Task description.
Exactly reproduce the lines from the line containing "4013-14 (2021-04-30): 49671455 -> 57051252" to the end of the data below, inclusive, and nothing else.

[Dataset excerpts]

■ ■ ■ ■ ■

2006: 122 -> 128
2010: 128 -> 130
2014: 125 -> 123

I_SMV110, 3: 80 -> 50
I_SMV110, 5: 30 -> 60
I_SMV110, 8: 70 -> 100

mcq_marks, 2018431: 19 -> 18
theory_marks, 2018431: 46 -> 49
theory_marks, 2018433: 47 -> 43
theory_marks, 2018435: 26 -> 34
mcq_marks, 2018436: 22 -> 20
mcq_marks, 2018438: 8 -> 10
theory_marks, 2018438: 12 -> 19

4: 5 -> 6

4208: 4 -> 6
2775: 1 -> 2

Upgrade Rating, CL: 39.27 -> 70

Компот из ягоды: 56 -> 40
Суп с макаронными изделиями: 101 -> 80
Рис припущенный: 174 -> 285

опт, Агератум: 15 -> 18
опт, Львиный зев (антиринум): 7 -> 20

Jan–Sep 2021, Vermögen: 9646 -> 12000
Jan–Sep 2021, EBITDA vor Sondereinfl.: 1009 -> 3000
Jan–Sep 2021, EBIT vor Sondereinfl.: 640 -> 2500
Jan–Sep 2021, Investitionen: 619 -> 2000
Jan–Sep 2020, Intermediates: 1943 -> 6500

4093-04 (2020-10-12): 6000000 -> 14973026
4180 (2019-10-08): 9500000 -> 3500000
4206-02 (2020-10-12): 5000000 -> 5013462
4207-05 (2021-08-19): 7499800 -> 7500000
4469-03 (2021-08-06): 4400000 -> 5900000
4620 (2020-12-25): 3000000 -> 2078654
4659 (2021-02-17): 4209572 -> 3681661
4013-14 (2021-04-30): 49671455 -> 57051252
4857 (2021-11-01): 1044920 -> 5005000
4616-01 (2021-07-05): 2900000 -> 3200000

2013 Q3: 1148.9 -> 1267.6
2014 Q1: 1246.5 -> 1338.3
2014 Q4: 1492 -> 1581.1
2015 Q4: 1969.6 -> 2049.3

■ ■ ■ ■ ■

Exercise solution.
4013-14 (2021-04-30): 49671455 -> 57051252
4857 (2021-11-01): 1044920 -> 5005000
4616-01 (2021-07-05): 2900000 -> 3200000

2013 Q3: 1148.9 -> 1267.6
2014 Q1: 1246.5 -> 1338.3
2014 Q4: 1492 -> 1581.1
2015 Q4: 1969.6 -> 2049.3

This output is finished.